Ich bin's nochmal...

ich möchte das Teil für mich privat haben. Und ich hatte gehofft (tue es immer noch), dass vielleicht irgendwo bei einem Umbau oder ähnliches so ein Teil mal abfällt... Bei uns hatte ich schon lange kein Glück mehr. Da E-Schrott von Normalschrott getrennt werden muss, sind die ja dann schon meistens ausgeschlachtet. Ich wohne im Norden von HH und würde bis 100km fahren um das Teil abzuholen, wenn der Preis stimmt. Wenn nur ein Loch vom Hauptschalter drin ist, kann ich da auch mit leben. Wenn aber etliche Tasten und Lampen drin waren eher nicht... Oft ist das Bedienpult ja separat gewesen. 200 - 250€ für einen Neuen würden mir finanziell ganz schön weh tun, deswegen gebe ich die Hoffnung nicht auf...


----------



## da_kine (10 März 2008)

Ruf doch einfach mal ein paar der örtlichen Elektrofirmen an. Die haben meistens irgendwas rumstehen, dass man sich dann für eine kleine Spende in die Kaffeekasse abgreifen kann.

MFG

Markus


----------



## Drain (11 März 2008)

Farinin schrieb:


> Hallo, Sarel bietet so etwas! Wir setzen die Thalassa Serie ein! Ist eine recht ordentliche Qualität! www.Sarel.de



Ihr setzt Kunststoffgehäuse ein? Wann sind diese denen aus Metal vorzuziehen?

Grüße Drain


----------



## gravieren (11 März 2008)

Hi

Hab einen rumliegen.

Metall,  120 x 80 x 30 cm  .

Seitlich  Hauptschalter und 3 Taster.

Jeweils   links und rechts   je 2  löcher ca. 8 mm.

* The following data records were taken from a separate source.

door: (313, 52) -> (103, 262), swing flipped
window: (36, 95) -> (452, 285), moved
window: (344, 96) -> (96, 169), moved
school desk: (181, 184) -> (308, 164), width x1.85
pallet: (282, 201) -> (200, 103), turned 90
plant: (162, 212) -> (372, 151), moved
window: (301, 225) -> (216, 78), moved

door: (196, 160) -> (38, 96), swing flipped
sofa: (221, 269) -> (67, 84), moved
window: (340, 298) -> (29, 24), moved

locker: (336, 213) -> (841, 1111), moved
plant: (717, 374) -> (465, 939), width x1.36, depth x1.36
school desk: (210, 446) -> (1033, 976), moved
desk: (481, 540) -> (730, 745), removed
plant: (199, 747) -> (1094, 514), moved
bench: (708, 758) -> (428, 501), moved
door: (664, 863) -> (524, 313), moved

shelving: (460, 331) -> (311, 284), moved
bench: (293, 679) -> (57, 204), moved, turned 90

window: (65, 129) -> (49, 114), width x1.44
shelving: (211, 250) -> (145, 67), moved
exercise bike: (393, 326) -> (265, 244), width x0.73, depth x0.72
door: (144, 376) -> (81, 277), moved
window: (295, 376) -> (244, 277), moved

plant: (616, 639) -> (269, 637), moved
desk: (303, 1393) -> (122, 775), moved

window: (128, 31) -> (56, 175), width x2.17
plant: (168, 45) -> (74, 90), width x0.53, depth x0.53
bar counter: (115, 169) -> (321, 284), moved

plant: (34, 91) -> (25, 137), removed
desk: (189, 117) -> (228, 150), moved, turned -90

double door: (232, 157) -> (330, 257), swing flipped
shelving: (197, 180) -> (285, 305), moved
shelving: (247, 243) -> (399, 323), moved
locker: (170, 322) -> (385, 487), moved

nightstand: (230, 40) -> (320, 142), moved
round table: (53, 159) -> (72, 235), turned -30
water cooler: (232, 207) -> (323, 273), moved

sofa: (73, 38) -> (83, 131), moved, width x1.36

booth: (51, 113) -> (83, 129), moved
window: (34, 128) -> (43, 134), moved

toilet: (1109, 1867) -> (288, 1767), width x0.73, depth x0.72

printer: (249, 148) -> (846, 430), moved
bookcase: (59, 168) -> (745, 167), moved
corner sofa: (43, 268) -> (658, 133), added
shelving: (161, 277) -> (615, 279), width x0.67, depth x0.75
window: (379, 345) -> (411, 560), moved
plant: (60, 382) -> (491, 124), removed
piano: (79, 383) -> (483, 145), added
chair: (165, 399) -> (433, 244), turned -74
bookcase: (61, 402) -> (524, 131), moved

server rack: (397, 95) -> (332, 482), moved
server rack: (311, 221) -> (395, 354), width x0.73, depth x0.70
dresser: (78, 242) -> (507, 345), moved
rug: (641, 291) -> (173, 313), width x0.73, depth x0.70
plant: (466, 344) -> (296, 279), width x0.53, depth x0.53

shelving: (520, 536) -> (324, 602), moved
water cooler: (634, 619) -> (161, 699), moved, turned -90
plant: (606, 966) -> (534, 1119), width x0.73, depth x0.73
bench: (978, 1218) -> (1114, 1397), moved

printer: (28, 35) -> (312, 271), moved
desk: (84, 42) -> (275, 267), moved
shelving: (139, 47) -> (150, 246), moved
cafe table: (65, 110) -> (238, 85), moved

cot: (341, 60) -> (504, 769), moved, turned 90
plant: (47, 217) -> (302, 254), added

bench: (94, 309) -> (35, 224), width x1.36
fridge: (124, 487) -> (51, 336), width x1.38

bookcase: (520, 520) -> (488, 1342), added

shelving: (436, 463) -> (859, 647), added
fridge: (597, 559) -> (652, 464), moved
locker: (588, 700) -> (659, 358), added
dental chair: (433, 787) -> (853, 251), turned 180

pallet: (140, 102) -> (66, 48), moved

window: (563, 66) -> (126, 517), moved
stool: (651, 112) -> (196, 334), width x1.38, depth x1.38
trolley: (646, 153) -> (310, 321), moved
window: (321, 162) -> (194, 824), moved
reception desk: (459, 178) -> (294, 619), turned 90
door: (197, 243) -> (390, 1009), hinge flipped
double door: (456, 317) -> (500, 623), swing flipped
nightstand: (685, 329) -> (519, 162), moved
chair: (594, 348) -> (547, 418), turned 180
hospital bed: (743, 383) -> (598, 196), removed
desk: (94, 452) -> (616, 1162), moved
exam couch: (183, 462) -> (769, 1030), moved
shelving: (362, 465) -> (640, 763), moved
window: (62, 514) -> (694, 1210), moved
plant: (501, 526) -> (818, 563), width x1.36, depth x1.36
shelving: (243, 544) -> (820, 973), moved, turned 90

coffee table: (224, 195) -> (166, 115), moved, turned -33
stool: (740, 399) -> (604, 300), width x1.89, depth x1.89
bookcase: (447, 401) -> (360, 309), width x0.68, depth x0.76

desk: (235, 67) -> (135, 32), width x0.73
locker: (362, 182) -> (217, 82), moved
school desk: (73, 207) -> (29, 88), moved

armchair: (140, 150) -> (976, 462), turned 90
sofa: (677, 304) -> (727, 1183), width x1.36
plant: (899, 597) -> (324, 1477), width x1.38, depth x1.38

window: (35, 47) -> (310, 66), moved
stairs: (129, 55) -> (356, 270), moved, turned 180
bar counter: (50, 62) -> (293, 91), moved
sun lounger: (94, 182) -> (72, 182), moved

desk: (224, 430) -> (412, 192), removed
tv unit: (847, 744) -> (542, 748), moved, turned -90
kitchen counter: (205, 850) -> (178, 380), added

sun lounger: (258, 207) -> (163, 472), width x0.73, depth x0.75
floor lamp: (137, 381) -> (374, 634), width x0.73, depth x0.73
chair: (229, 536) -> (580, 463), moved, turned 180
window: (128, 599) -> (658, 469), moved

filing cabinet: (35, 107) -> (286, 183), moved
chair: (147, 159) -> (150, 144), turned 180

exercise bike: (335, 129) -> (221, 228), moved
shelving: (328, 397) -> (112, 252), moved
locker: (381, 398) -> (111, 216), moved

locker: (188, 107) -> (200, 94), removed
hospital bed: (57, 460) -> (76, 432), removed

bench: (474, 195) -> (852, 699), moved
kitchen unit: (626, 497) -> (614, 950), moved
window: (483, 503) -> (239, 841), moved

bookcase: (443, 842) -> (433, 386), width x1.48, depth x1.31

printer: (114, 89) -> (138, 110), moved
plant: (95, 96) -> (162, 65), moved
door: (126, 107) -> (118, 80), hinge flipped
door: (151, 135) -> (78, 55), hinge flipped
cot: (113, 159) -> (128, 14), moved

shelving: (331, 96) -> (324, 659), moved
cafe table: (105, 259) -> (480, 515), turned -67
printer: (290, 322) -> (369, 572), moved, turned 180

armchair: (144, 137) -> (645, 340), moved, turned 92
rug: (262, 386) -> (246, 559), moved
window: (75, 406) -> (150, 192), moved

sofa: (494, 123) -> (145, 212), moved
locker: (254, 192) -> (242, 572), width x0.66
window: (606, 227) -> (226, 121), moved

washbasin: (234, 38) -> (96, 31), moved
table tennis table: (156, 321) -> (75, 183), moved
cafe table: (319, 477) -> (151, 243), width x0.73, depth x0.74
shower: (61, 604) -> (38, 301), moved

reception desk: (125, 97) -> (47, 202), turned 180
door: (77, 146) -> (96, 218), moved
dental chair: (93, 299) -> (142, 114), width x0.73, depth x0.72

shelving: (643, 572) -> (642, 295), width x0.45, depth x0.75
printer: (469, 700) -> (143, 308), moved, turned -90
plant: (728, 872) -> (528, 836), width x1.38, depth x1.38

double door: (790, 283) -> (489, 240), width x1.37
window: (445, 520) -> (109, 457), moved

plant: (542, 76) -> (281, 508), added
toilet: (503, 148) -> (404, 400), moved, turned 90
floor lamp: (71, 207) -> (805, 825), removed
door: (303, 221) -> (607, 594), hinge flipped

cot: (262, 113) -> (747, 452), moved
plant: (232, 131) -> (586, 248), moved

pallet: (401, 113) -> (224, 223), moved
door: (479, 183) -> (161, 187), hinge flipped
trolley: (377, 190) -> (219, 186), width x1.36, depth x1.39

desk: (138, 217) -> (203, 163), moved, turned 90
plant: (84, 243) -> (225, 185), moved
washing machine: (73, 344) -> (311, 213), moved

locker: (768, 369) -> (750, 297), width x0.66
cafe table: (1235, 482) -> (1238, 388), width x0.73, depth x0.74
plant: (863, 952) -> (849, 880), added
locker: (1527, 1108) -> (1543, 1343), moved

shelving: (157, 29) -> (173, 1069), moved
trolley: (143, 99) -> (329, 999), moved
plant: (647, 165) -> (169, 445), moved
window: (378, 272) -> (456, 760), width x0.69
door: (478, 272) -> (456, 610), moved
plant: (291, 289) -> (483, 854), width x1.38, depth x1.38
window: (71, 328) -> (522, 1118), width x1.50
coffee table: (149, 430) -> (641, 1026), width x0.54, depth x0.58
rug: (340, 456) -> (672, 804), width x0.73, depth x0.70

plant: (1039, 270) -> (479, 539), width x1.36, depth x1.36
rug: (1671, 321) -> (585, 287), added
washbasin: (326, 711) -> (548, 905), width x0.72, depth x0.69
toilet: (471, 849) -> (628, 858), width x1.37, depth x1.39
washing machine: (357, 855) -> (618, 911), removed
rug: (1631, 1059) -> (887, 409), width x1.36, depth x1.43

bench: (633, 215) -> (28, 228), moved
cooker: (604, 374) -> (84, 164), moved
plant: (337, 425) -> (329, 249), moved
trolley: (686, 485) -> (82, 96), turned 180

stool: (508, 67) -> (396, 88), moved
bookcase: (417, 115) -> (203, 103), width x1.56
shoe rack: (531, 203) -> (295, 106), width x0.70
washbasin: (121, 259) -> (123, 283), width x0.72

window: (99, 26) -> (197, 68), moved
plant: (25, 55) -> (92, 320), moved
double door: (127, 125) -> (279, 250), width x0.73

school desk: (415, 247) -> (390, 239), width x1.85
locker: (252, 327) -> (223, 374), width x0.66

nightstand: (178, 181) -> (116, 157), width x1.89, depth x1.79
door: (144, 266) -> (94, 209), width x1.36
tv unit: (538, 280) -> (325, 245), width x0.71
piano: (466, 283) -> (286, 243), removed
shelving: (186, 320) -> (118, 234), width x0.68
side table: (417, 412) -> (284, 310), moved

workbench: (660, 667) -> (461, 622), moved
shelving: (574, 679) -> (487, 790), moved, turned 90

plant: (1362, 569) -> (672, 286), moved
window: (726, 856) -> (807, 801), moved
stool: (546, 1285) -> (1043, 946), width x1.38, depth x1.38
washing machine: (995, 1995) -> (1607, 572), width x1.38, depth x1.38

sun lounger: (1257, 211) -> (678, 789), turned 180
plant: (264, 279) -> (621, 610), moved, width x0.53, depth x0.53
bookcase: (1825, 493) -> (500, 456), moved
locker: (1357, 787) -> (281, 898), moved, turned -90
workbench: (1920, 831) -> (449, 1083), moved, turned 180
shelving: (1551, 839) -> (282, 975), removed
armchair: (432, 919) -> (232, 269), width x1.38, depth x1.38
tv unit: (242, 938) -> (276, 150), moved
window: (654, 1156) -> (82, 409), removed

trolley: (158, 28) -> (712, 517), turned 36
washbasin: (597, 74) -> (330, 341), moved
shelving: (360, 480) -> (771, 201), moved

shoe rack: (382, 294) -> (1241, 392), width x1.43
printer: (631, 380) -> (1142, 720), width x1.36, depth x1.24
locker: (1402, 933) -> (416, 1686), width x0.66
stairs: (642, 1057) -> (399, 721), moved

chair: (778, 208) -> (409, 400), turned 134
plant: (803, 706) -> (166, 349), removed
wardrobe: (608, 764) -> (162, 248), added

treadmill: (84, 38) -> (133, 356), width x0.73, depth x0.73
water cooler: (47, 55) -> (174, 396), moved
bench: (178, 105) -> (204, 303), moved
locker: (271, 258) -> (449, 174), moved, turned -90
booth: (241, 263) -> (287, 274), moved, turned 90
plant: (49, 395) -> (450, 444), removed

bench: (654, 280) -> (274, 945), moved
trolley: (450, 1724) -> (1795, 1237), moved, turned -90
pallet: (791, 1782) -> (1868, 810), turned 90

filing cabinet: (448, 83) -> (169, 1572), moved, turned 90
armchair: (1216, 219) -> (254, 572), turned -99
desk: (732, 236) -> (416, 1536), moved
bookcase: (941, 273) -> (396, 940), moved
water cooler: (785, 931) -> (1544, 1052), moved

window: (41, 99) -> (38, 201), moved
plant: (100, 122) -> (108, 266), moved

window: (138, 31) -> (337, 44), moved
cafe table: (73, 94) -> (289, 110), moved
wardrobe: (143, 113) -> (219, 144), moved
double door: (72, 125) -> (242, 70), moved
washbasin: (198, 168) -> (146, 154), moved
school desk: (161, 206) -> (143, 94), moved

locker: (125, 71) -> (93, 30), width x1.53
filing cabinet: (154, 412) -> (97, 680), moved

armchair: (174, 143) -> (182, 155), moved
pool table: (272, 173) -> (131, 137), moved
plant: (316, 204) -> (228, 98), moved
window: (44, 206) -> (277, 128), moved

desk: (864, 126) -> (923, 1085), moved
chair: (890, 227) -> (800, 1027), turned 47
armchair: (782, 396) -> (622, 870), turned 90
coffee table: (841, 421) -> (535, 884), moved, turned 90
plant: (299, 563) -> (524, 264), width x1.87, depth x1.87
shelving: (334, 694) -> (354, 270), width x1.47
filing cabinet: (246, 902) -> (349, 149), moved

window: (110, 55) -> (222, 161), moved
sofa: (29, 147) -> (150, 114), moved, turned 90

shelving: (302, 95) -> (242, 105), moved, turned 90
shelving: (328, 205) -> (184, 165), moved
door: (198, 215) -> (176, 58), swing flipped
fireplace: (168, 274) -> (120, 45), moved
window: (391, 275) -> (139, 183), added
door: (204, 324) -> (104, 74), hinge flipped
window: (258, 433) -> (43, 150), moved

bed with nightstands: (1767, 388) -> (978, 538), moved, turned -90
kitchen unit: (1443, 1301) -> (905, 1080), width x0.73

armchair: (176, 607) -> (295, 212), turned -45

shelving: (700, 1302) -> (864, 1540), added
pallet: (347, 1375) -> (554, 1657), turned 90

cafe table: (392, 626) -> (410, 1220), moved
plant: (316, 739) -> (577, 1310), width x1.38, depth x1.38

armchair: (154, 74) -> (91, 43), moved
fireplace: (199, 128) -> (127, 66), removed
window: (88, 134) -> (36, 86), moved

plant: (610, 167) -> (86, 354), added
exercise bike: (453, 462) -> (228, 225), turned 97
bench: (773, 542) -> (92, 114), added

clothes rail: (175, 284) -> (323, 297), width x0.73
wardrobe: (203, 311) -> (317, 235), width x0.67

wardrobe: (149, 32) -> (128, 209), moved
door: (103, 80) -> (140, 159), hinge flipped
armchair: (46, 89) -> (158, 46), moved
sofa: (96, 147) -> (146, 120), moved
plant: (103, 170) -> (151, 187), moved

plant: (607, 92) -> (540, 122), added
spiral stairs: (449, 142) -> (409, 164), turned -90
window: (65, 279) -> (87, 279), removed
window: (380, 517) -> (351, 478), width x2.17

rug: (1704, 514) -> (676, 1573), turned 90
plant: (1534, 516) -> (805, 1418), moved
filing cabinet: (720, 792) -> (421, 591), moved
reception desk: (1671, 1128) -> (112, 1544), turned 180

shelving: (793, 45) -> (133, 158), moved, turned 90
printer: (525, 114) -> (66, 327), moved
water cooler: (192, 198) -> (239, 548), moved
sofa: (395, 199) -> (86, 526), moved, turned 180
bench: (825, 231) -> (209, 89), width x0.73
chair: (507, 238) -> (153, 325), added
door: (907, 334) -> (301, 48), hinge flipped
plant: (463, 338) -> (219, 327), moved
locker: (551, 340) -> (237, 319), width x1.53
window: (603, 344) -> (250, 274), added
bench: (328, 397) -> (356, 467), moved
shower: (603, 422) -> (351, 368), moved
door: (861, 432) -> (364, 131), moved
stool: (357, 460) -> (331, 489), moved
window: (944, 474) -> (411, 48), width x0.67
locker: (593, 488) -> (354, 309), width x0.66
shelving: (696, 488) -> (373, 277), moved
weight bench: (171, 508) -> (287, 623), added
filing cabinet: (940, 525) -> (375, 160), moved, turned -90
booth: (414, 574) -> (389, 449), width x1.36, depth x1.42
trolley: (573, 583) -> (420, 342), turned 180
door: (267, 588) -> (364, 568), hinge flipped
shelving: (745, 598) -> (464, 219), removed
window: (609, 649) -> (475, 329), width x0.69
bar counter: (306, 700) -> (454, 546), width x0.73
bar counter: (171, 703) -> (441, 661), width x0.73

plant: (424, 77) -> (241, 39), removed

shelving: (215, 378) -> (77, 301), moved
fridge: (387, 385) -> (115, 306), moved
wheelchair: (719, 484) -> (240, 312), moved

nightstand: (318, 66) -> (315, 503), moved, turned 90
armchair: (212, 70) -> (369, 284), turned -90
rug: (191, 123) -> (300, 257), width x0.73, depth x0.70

Zustand würde ich sagen gut.
Montageplatte mit einigen Teile auch "Innendrin"


PLZ wäre   92708.

Bei Interesse kurze Mail.


----------



## diabolo150973 (12 März 2008)

Bitte nicht aufhören mit den Vorschlägen...
Ab einer Größe von 800x800x25 ist alles in ordnung (solange es ins auto passt)

Danke!

MfG,

Markus


----------